HSDS Transformer Use Cases

Hello Everyone!

Stevens Blueprint is excited to share another update on our progress with the HSDS Transformer. We’ve been focused on testing and documentation, along with some progress on some newer features for which we would love your feedback.

Additionally, we’d like to say a huge thank you to Skyler, Sasha, and Greg for their continued support and feedback! It’s been incredibly helpful as we work through some of the project’s major pain points.

We’re now looking for additional testers. If you’re a potential user of the transformer and would be willing to try it out, we would greatly appreciate your help. We’ve attached an overview video and a link to the repository. If you’re able to test the tool, please let us know and share any feedback you may have. All of these resources and more can be found on the project document.

As for some updates, on a technical level:

  • Logging for each transformation run on a data set

  • Optional generation of UUID-5s upon transformation

Currently we are working on implementing a couple newer features, including:

  • Custom Defined Python Features such that developers can implement particular data operations on datasets

  • Multiple source fields to one HSDS field

  • Addressing the service_at_location edge case

And most excitingly:

  • And a GUI for non technical users to access and use the tool.

  • A reverse transformation tool, which takes in HSDS (or other schemas), and transforms it to a given schema as an output.

  • Generating Mapping templates from schemas as a way to provide ease transitions between versions of HSDS.

With these new updates, we wanted to go ahead and ask a couple questions to the people who would use this tool the most:

  • Currently, we plan for the GUI to remove the need to work directly with Git, Python, etc. However, the mapping process would remain the same. Is that aligned with your use case?

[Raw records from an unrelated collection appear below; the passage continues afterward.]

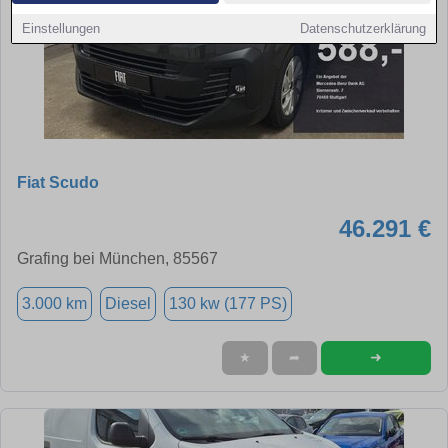
Einstellungen
Datenschutzerklärung
Fiat Scudo
46.291 €
Grafing bei München, 85567
3.000 km
Diesel
130 kw (177 PS)
➜
★
➦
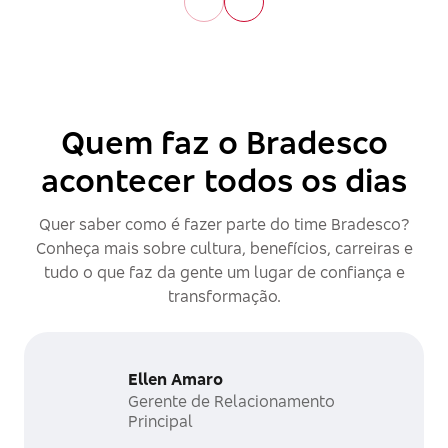
Quem faz o Bradesco
acontecer todos os dias
Quer saber como é fazer parte do time Bradesco?
Conheça mais sobre cultura, benefícios, carreiras e
tudo o que faz da gente um lugar de confiança e
transformação.
Ellen Amaro
Gerente de Relacionamento
Principal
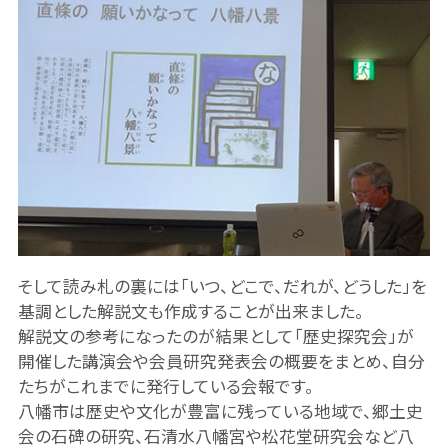
そして読み札の裏には「いつ、どこで、だれが、どうした」を
基調とした解説文も作成することが出来ました。
解説文の参考になったのが結果として「歴史探究会」が
開催した講演会や会員研究発表会の概要をまとめ、自分
たちがこれまでに発行している会報です。
八幡市は歴史や文化が豊富に残っている地域で、郷土史
会の石碑の研究、石清水八幡宮や松花堂研究会など八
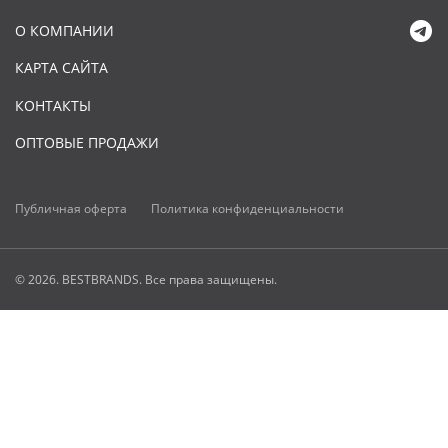
О КОМПАНИИ
КАРТА САЙТА
КОНТАКТЫ
ОПТОВЫЕ ПРОДАЖИ
Публичная оферта
Политика конфиденциальности
© 2026. BESTBRANDS. Все права защищены.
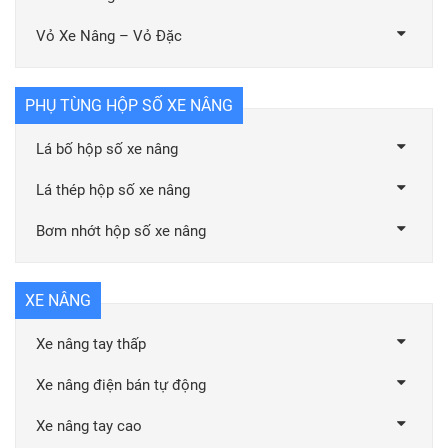
Vỏ Xe Nâng – Vỏ Đặc
PHỤ TÙNG HỘP SỐ XE NÂNG
Lá bố hộp số xe nâng
Lá thép hộp số xe nâng
Bơm nhớt hộp số xe nâng
XE NÂNG
Xe nâng tay thấp
Xe nâng điện bán tự động
Xe nâng tay cao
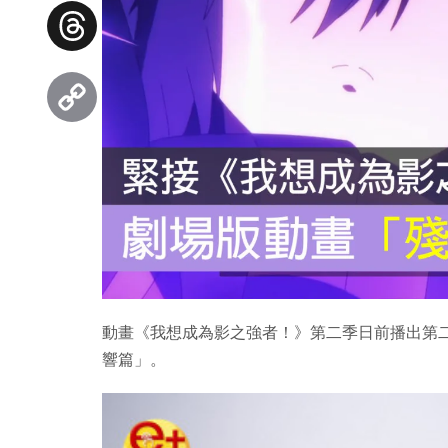
Facebook
Threads
Copy
Link
動畫《我想成為影之強者！》第二季日前播出第
響篇」。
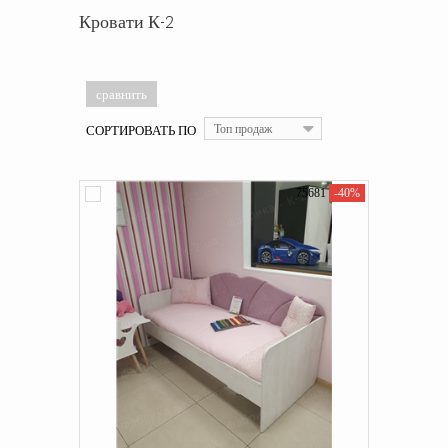
Кровати К-2
СОРТИРОВАТЬ ПО
Топ продаж
75681
-40%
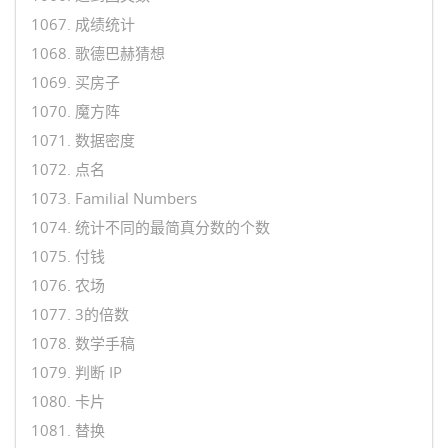
1067. 成绩统计
1068. 歌德巴赫猜想
1069. 买房子
1070. 魔方阵
1071. 数据密度
1072. 点名
1073. Familial Numbers
1074. 统计不同的最简真分数的个数
1075. 付钱
1076. 农场
1077. 3的倍数
1078. 数学手稿
1079. 判断 IP
1080. 卡片
1081. 替换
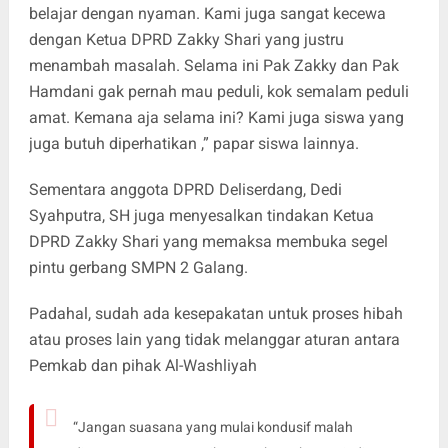
belajar dengan nyaman. Kami juga sangat kecewa
dengan Ketua DPRD Zakky Shari yang justru
menambah masalah. Selama ini Pak Zakky dan Pak
Hamdani gak pernah mau peduli, kok semalam peduli
amat. Kemana aja selama ini? Kami juga siswa yang
juga butuh diperhatikan ,” papar siswa lainnya.
Sementara anggota DPRD Deliserdang, Dedi
Syahputra, SH juga menyesalkan tindakan Ketua
DPRD Zakky Shari yang memaksa membuka segel
pintu gerbang SMPN 2 Galang.
Padahal, sudah ada kesepakatan untuk proses hibah
atau proses lain yang tidak melanggar aturan antara
Pemkab dan pihak Al-Washliyah
“Jangan suasana yang mulai kondusif malah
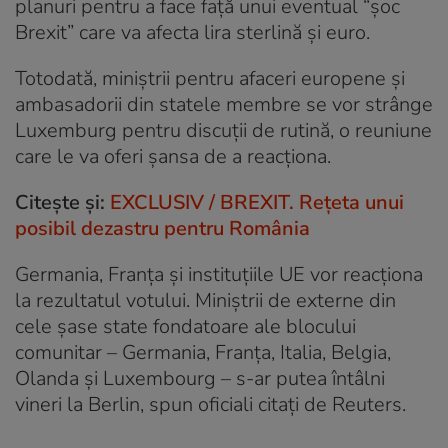
planuri pentru a face faţă unui eventual “şoc
Brexit” care va afecta lira sterlină şi euro.
Totodată, miniştrii pentru afaceri europene şi
ambasadorii din statele membre se vor strânge
Luxemburg pentru discuţii de rutină, o reuniune
care le va oferi șansa de a reacționa.
Citește și:
EXCLUSIV / BREXIT. Rețeta unui
posibil dezastru pentru România
Germania, Franţa şi instituţiile UE vor reacţiona
la rezultatul votului. Miniştrii de externe din
cele şase state fondatoare ale blocului
comunitar – Germania, Franţa, Italia, Belgia,
Olanda şi Luxembourg – s-ar putea întâlni
vineri la Berlin, spun oficiali citați de Reuters.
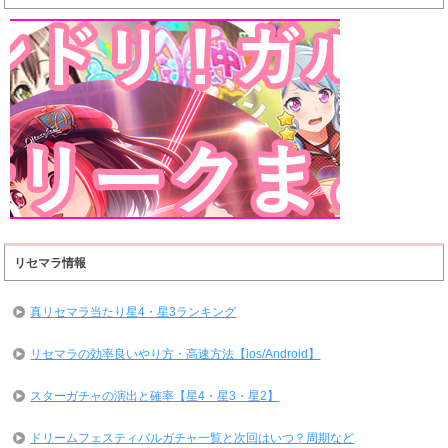
リセマラ情報
真リセマラ当たり星4・星3ランキング
リセマラの効率良いやり方・高速方法【ios/Android】
スターガチャの演出と確率【星4・星3・星2】
ドリームフェスティバルガチャ一覧と次回はいつ？周期など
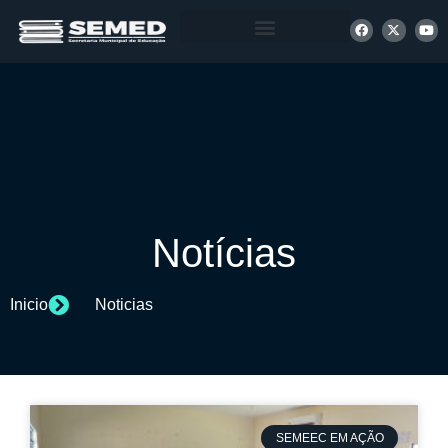
+ INFORMAÇÕES
Notícias
Inicio
Noticias
SEMEEC EM AÇÃO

  • What is the use case of a reverse transformation tool (HSDS->some schema). Who would be the ideal user of this tool?

  • Is there a use case for having the transformer as part of a pipeline that accepts source data via an API rather than CSV files?

  • Currently we go from flat CSVs to nested JSON ⇒ is there a use in transforming from JSONs to JSONs?

  • What are aspects of transformations you would like to see recorded in a log after the transformation process?

  • What would you like to see in this tool that you do not see implemented/considered?

Thank you and we hope to hear from you all!